Goals, as helpful as they are however do not guarantee success. They can actually even limit our success. Within the past two weeks I’ve had a couple of high performing salespeople tell me they were way ahead of their plan. They were going to make their year “easy.”

They would be able to coast thorough their selling season and still make their year. The heart of their selling season hadn’t actually started yet and they were thinking coast mode already. That’s not good.

Maybe their goals were set too low in the first place, maybe they happened upon an expected sales windfall, maybe they just worked their butt off early in their year. But how they got so far ahead of their plan is irrelevant, their goal has become a limiter of their success.

Sometimes when we reach a goal we give ourselves the mistaken idea that we are somehow done, complete, finished, mission accomplished.

I’m all for taking a breath and relaxing a bit upon the achievement of a hard earned goal. But don’t just quit, don’t stop working, don’t stop improving. Set some new goals.

Your goals, true goals anyway, should be alive, they should grow and change with the circumstances of your life. My long-range goals are different than they were just a couple of years ago and even short-term goals should be adjusted if your situation warrants it.

Goals are intended to push us forward, to inspire and encourage us. Never let an achieved goal prevent you from achieving even more. Successful people continue trying to be even more successful, they continue to challenge themselves with ever more difficult goals.

The achievement of one goal should be the first step in the setting of another. Keep goals in front of you and and you’ll keep your success there too!

The Attitude of Success

Very few things, perhaps nothing, will have more impact on your opportunity for success than your attitude.

There are many many things in life we cannot control. So many people that we cannot control either. Sometimes it just seems as if we have no control over life at all. But that is absolutely untrue. We have complete control over one of life’s greatest assets…. our attitude.

While we cannot control the events or people in our life we have total control over how we react to them. Total control. You have total, complete control over you attitude. It’s your choice and your choice alone. The only way you can lose that choice is to give it away.

Less successful people regularly give the choice of their attitude to the whims of events and the chances of life. They have, I’m sorry to say, a victim mentality that makes failure palatable. They have, to a large extent, not only given up control of their attitude, they have given up control of their life.

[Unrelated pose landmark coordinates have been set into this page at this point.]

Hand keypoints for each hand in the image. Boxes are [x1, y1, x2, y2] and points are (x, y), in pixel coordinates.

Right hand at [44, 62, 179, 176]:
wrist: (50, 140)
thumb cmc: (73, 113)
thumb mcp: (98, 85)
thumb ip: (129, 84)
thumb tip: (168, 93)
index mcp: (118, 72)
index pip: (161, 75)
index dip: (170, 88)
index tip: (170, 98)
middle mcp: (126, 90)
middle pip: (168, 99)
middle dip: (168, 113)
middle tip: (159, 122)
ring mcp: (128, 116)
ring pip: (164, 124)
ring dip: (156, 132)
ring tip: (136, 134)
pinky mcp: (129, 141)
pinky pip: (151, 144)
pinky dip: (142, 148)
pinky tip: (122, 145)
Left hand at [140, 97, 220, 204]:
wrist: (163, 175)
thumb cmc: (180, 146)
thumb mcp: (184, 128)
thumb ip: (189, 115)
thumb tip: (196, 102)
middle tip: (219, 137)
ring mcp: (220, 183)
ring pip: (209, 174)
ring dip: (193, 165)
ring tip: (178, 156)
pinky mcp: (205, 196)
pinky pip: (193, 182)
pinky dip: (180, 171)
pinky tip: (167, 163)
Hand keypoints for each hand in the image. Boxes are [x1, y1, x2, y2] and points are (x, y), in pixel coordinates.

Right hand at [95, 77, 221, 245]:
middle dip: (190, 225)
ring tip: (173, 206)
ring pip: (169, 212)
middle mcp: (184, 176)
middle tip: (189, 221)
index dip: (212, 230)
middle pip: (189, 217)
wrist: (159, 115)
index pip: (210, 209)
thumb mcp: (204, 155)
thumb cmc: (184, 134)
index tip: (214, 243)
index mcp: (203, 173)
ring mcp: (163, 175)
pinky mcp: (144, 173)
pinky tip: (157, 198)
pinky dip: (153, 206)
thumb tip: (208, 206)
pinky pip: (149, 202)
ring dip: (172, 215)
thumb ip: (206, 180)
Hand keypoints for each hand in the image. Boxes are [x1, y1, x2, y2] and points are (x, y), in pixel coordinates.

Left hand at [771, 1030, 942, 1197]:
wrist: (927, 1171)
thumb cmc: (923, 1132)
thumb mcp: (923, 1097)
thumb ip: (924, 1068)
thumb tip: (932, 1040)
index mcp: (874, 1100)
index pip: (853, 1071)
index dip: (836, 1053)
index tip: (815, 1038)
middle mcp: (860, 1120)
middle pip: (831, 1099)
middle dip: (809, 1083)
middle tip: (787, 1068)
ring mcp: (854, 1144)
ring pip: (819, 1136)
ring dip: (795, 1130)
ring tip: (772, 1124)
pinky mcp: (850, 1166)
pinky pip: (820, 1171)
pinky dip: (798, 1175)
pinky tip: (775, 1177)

You see, the only real way to control your life is to control your attitude.

The most successful people make a choice to control their attitude regardless of the circumstances that effect their day. They CHOOSE positive no matter how strong the winds of negativity blow. They ignore the nattering nabobs of negativism and keep themselves shielded with positivity.

The most successful people choose to control their attitude in order to maintain control of their life. They are not blindly optimistic, they simply see opportunities where less successful people see only obstacles.

The most successful people almost all have one other thing in common: when they did fail they decided to try again. Less successful people often decided to not try at all. The difference between trying again and not trying at all is most often attitude.

You will seldom see a successful person with a negative attitude and you will seldom see a person with little success who has a positive attitude. Here’s what less successful people fail to understand: poor attitude isn’t caused by failure, failure is often caused by poor attitude.

Attitude is a choice, choose positive and choose control. Choose positive and choose success.